• _WORK ITEM_
As written and without pictures, set down the lines from the one that contains "de votre groupe" through the end of the data.

• _EXERCISE MATERIAL_
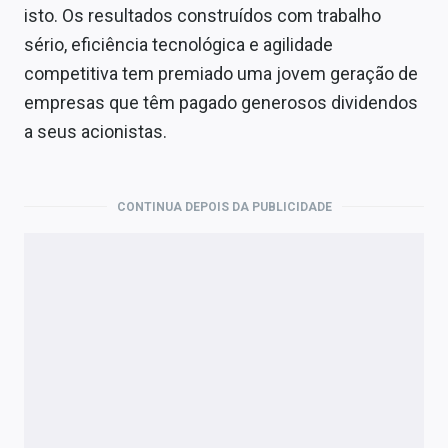
isto. Os resultados construídos com trabalho
sério, eficiência tecnológica e agilidade
competitiva tem premiado uma jovem geração de
empresas que têm pagado generosos dividendos
a seus acionistas.
CONTINUA DEPOIS DA PUBLICIDADE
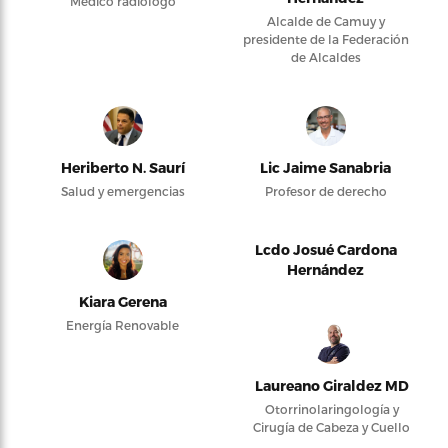
Médico radiólogo
Alcalde de Camuy y
presidente de la Federación
de Alcaldes
Heriberto N. Saurí
Lic Jaime Sanabria
Salud y emergencias
Profesor de derecho
Lcdo Josué Cardona
Hernández
Kiara Gerena
Energía Renovable
Laureano Giraldez MD
Otorrinolaringología y
Cirugía de Cabeza y Cuello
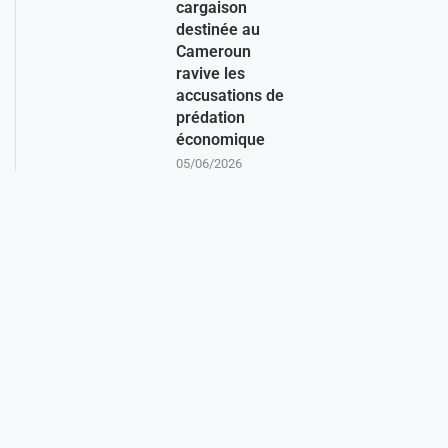
cargaison
destinée au
Cameroun
ravive les
accusations de
prédation
économique
05/06/2026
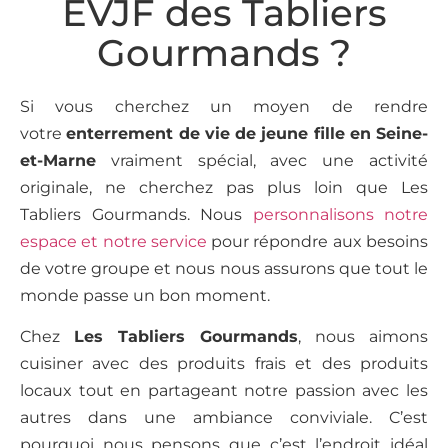
EVJF des Tabliers
Gourmands ?
Si vous cherchez un moyen de rendre
votre
enterrement de vie de jeune fille en Seine-
et-Marne
vraiment spécial, avec une activité
originale, ne cherchez pas plus loin que Les
Tabliers Gourmands. Nous
personnalisons notre
espace et notre service
pour répondre aux besoins
de votre groupe et nous nous assurons que tout le
monde passe un bon moment.
Chez
Les Tabliers Gourmands
, nous aimons
cuisiner avec des produits frais et des produits
locaux tout en partageant notre passion avec les
autres dans une ambiance conviviale. C’est
pourquoi nous pensons que c’est l’endroit idéal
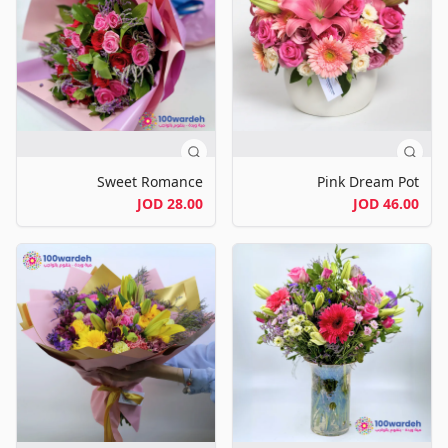
Sweet Romance
Pink Dream Pot
28.00 JOD
46.00 JOD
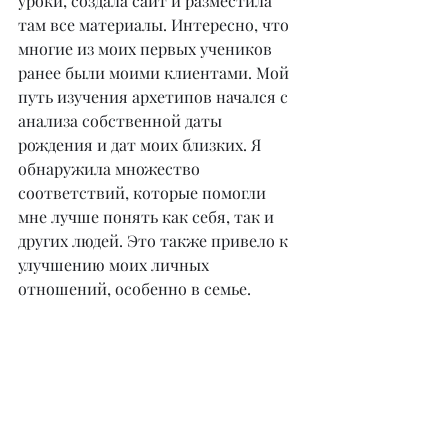
уроки, создала сайт и разместила 
там все материалы. Интересно, что 
многие из моих первых учеников 
ранее были моими клиентами. Мой 
путь изучения архетипов начался с 
анализа собственной даты 
рождения и дат моих близких. Я 
обнаружила множество 
соответствий, которые помогли 
мне лучше понять как себя, так и 
других людей. Это также привело к 
улучшению моих личных 
отношений, особенно в семье.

• _TASK SOLUTION_
de votre groupe et nous nous assurons que tout le
monde passe un bon moment.
Chez
Les Tabliers Gourmands
, nous aimons
cuisiner avec des produits frais et des produits
locaux tout en partageant notre passion avec les
autres dans une ambiance conviviale. C’est
pourquoi nous pensons que c’est l’endroit idéal
Sweet Romance
Pink Dream Pot
28.00 JOD
46.00 JOD
уроки, создала сайт и разместила 
там все материалы. Интересно, что 
многие из моих первых учеников 
ранее были моими клиентами. Мой 
путь изучения архетипов начался с 
анализа собственной даты 
рождения и дат моих близких. Я 
обнаружила множество 
соответствий, которые помогли 
мне лучше понять как себя, так и 
других людей. Это также привело к 
улучшению моих личных 
отношений, особенно в семье.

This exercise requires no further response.